Abstract:The Neural Machine Translation (NMT) model is essentially a joint language model conditioned on both the source sentence and partial translation. Therefore, the NMT model naturally involves the mechanism of the Language Model (LM) that predicts the next token only based on partial translation. Despite its success, NMT still suffers from the hallucination problem, generating fluent but inadequate translations. The main reason is that NMT pays excessive attention to the partial translation while neglecting the source sentence to some extent, namely overconfidence of the LM. Accordingly, we define the Margin between the NMT and the LM, calculated by subtracting the predicted probability of the LM from that of the NMT model for each token. The Margin is negatively correlated to the overconfidence degree of the LM. Based on the property, we propose a Margin-based Token-level Objective (MTO) and a Margin-based Sentencelevel Objective (MSO) to maximize the Margin for preventing the LM from being overconfident. Experiments on WMT14 English-to-German, WMT19 Chinese-to-English, and WMT14 English-to-French translation tasks demonstrate the effectiveness of our approach, with 1.36, 1.50, and 0.63 BLEU improvements, respectively, compared to the Transformer baseline. The human evaluation further verifies that our approaches improve translation adequacy as well as fluency.

What problem does this paper attempt to address?

This paper attempts to solve the hallucination problem in neural machine translation (NMT), that is, the problem that the translation result is fluent but not well - matched with the source sentence. Specifically, when generating translations, NMT models focus too much on part of the translation content and ignore the information of the source sentence, leading to over - confidence of the language model (LM). This over - confidence makes the NMT model degenerate into a language model that only depends on part of the translation in some cases, thus producing inaccurate translations. To alleviate this problem, the author defines a new metric - the margin between NMT and LM, which is obtained by subtracting the prediction probability of LM for each word from the prediction probability of the NMT model. The smaller this margin is, the more over - confident the LM is.

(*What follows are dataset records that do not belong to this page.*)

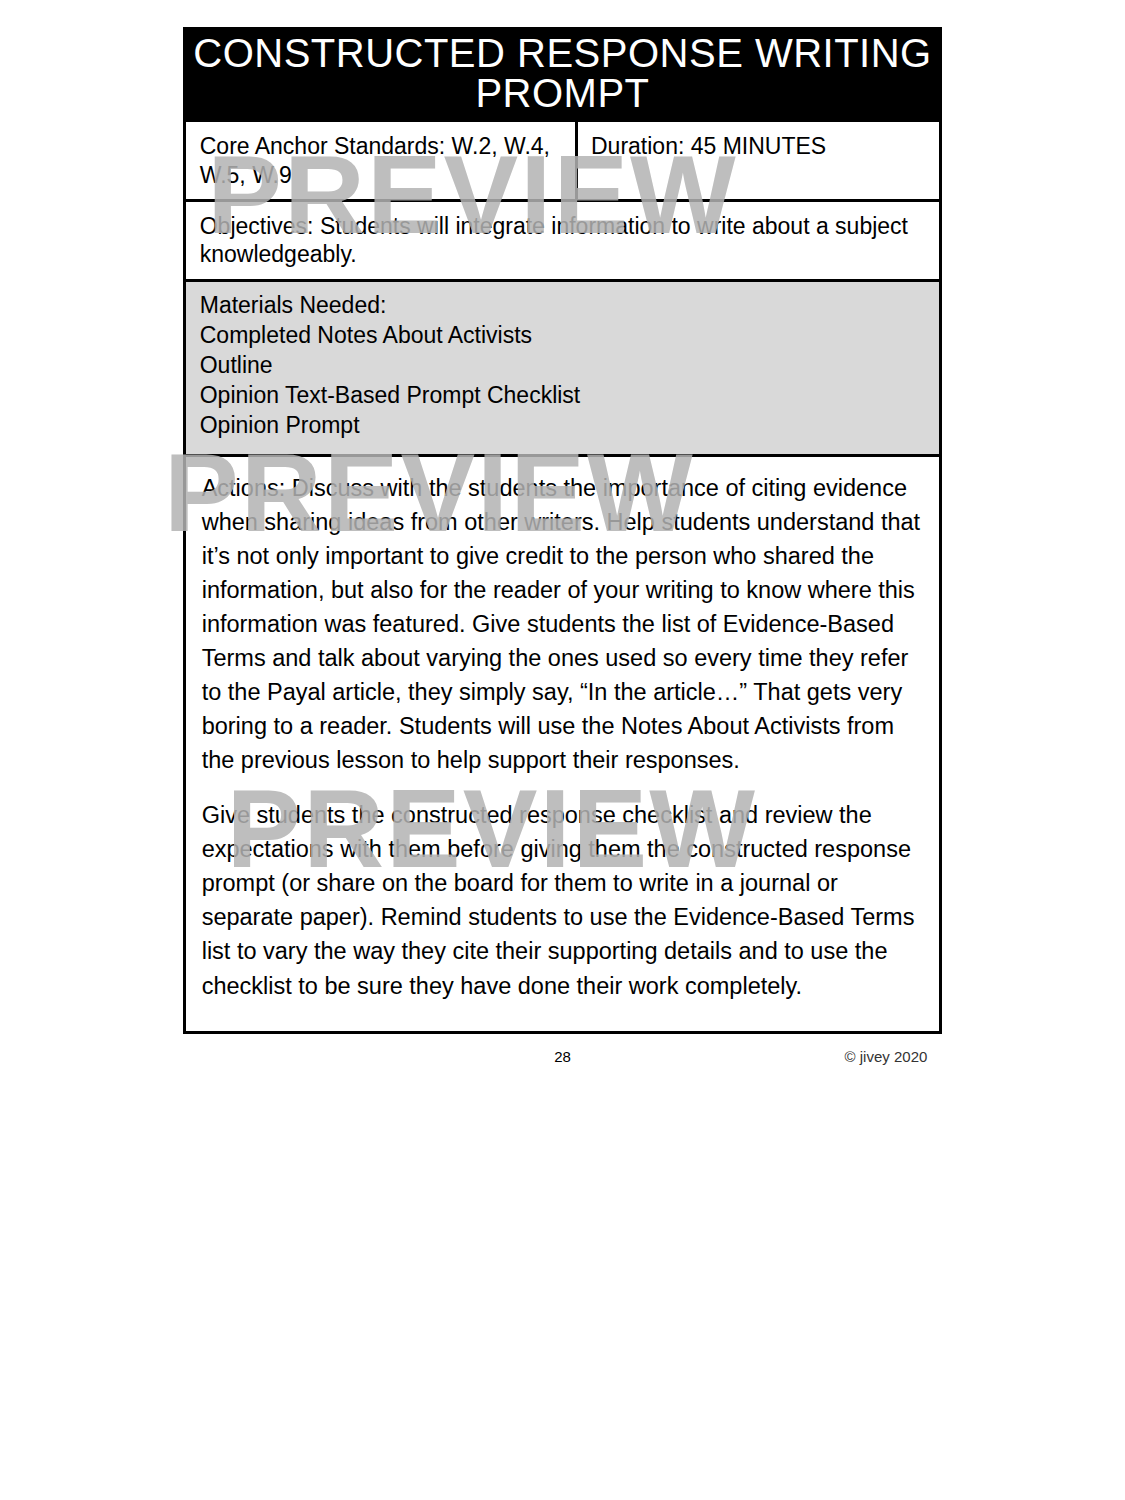Constructed Response Writing Prompt
Core Anchor Standards: W.2, W.4, W.5, W.9
Duration: 45 MINUTES
Objectives: Students will integrate information to write about a subject knowledgeably.
Materials Needed:
Completed Notes About Activists
Outline
Opinion Text-Based Prompt Checklist
Opinion Prompt
Actions: Discuss with the students the importance of citing evidence when sharing ideas from other writers. Help students understand that it’s not only important to give credit to the person who shared the information, but also for the reader of your writing to know where this information was featured. Give students the list of Evidence-Based Terms and talk about varying the ones used so every time they refer to the Payal article, they simply say, “In the article…” That gets very boring to a reader. Students will use the Notes About Activists from the previous lesson to help support their responses.
Give students the constructed response checklist and review the expectations with them before giving them the constructed response prompt (or share on the board for them to write in a journal or separate paper). Remind students to use the Evidence-Based Terms list to vary the way they cite their supporting details and to use the checklist to be sure they have done their work completely.
PREVIEW
PREVIEW
PREVIEW
28
© jivey 2020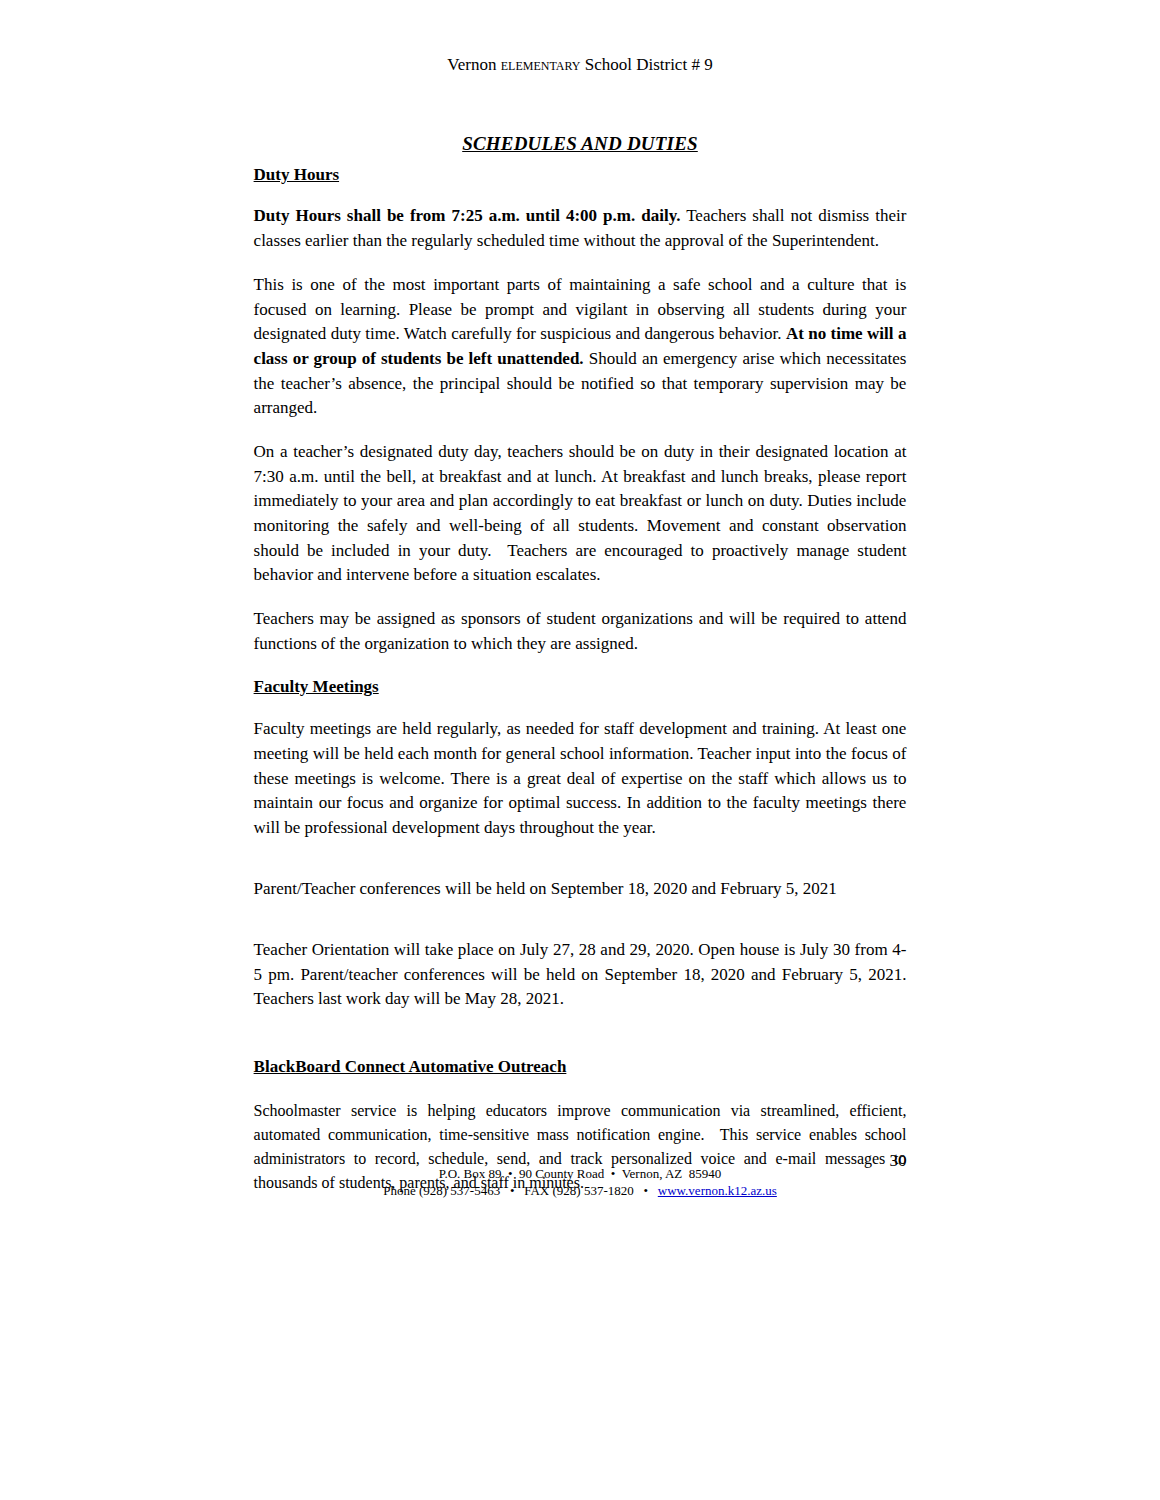Vernon elementary School District # 9
SCHEDULES AND DUTIES
Duty Hours
Duty Hours shall be from 7:25 a.m. until 4:00 p.m. daily. Teachers shall not dismiss their classes earlier than the regularly scheduled time without the approval of the Superintendent.
This is one of the most important parts of maintaining a safe school and a culture that is focused on learning. Please be prompt and vigilant in observing all students during your designated duty time. Watch carefully for suspicious and dangerous behavior. At no time will a class or group of students be left unattended. Should an emergency arise which necessitates the teacher’s absence, the principal should be notified so that temporary supervision may be arranged.
On a teacher’s designated duty day, teachers should be on duty in their designated location at 7:30 a.m. until the bell, at breakfast and at lunch. At breakfast and lunch breaks, please report immediately to your area and plan accordingly to eat breakfast or lunch on duty. Duties include monitoring the safely and well-being of all students. Movement and constant observation should be included in your duty. Teachers are encouraged to proactively manage student behavior and intervene before a situation escalates.
Teachers may be assigned as sponsors of student organizations and will be required to attend functions of the organization to which they are assigned.
Faculty Meetings
Faculty meetings are held regularly, as needed for staff development and training. At least one meeting will be held each month for general school information. Teacher input into the focus of these meetings is welcome. There is a great deal of expertise on the staff which allows us to maintain our focus and organize for optimal success. In addition to the faculty meetings there will be professional development days throughout the year.
Parent/Teacher conferences will be held on September 18, 2020 and February 5, 2021
Teacher Orientation will take place on July 27, 28 and 29, 2020. Open house is July 30 from 4-5 pm. Parent/teacher conferences will be held on September 18, 2020 and February 5, 2021. Teachers last work day will be May 28, 2021.
BlackBoard Connect Automative Outreach
Schoolmaster service is helping educators improve communication via streamlined, efficient, automated communication, time-sensitive mass notification engine. This service enables school administrators to record, schedule, send, and track personalized voice and e-mail messages to thousands of students, parents, and staff in minutes.
30
P.O. Box 89 • 90 County Road • Vernon, AZ 85940
Phone (928) 537-5463 • FAX (928) 537-1820 • www.vernon.k12.az.us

Based on this metric, the author proposes two optimization objectives: 1. **Margin - based Token - level Objective (MTO)**: Maximize the margin of each word to prevent the LM from being over - confident. 2. **Margin - based Sentence - level Objective (MSO)**: Further optimize through a dynamic weighting function to reduce the negative impact of "dirty data" (i.e., target sentences that do not match the source sentence) in the training data. The experimental results show that these two methods significantly improve the accuracy and fluency of translation in multiple large - scale translation tasks, increasing the BLEU scores by 1.36, 1.50 and 0.63 respectively in the WMT14 English - German, WMT19 Chinese - English and WMT14 English - French translation tasks. In addition, human evaluation also verifies the effectiveness of these methods in improving translation accuracy and fluency.

Prevent the Language Model from being Overconfident in Neural Machine Translation

Large Margin Neural Language Model

Language Models are Good Translators

Language Model-Driven Unsupervised Neural Machine Translation

Understanding and Addressing the Under-Translation Problem from the Perspective of Decoding Objective

Improving Multilingual Translation by Representation and Gradient Regularization

Simple Fusion: Return of the Language Model

Towards Making the Most of BERT in Neural Machine Translation

Improving Neural Machine Translation with Sentence Alignment Learning.

Semi-Supervised Neural Machine Translation Via Marginal Distribution Estimation

Reward Optimization for Neural Machine Translation with Learned Metrics

Explicitly Modeling Word Translations in Neural Machine Translation

Improving Neural Machine Translation by Achieving Knowledge Transfer with Sentence Alignment Learning

Did Translation Models Get More Robust Without Anyone Even Noticing?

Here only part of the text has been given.